• [Brief] Please copy out the bail debate from the words containing "Once a man has" through "of the applicant.", renaming "Official Solicitor" as "court-appointed solicitor" wherever it occurs.

• [Excerpt provided]
..........

The Government accept in principle the desirability of doing what the hon. Gentleman wishes. I can say only that it is one of the numerous matters that are high on the list of the improvements that we want to make in this sphere as and when the money is available. I wish to thank the voluntary arganisations that do so much to assist applicants in these circumstances.

I wish to say, before my speech is cut off in full flight, that I wish I had chance to deal with every point. There are remarks that I would have liked to make to balance the picture, but the time is not available. I hope that the hon. Gentleman will come and talk to me about the pearls of wisdom that lie beyond the time barrier of this debate.

On the question of the Bail Act, the hon. Gentleman has, I believe, got the situation wrong. The question that arises is not giving legal aid for applications that can now be made to the Crown court. If I am right—it can be checked in the morning—a person in the situation to which the hon. Gentleman referred, namely, a person before the magistrates before committal, has no right to go to the Crown court to make an application for bail. In order to bring about the situation that the hon. Gentleman would like to see, one would have in effect to establish an appeal procedure from the magistrates' court to the Crown court and then grant legal aid for that appeal procedure.

Once a man has been committed for trial, he may then apply to the Crown court. If he has legal aid, that aid will cover his application for bail to the Crown court. It is not simply a question of providing legal aid for an existing right of appeal to the Crown court. He would also have the right of appeal. Although my noble and learned Friend the Lord Chancellor accepted in principle in Committee on the Supreme Court Act that defendants in custody should be enabled to apply for bail to the Crown court, this case is perhaps not so strong as the two previous ones. There are already two procedures by which such a person may apply for bail in the High Court. One is what is known as the Crown Office procedure. The other is an application made by the Official Solicitor on behalf of the applicant.

The number of cases being dealt with under the Crown Office procedure is increasing and the number by the Official Solicitor going down. The former qualifies for legal aid. It consists of an oral hearing for which legal aid can be obtained. The procedure whereby the application is made by the Official Solicitor has no oral hearing. The best development for applicants wishing to obtain bail is perhaps the Crown Office procedure with its twin advantages of an oral hearing as distinct from affidavits and the benefit of legal aid.

The hon. Gentleman has referred to two suggestions made by the Law Society for simplifying the procedure. I should like to draw attention to the simplification already achieved through the process introduced by the Legal Aid Act 1979

The Question having been proposed after Ten o'clock and the debate having continued for half an hour, MR. DEPUTY SPEAKER adjourned the House without Question put, pursuant to the Standing Order.

Adjourned at ten minutes past Eleven o'clock.

..........

[Extracted page text data]

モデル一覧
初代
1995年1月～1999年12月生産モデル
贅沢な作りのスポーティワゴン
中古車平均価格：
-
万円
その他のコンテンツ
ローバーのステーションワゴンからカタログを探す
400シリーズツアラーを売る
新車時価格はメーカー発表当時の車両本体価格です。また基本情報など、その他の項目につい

..........

• [Exercise result]
Once a man has been committed for trial, he may then apply to the Crown court. If he has legal aid, that aid will cover his application for bail to the Crown court. It is not simply a question of providing legal aid for an existing right of appeal to the Crown court. He would also have the right of appeal. Although my noble and learned Friend the Lord Chancellor accepted in principle in Committee on the Supreme Court Act that defendants in custody should be enabled to apply for bail to the Crown court, this case is perhaps not so strong as the two previous ones. There are already two procedures by which such a person may apply for bail in the High Court. One is what is known as the Crown Office procedure. The other is an application made by the court-appointed solicitor on behalf of the applicant.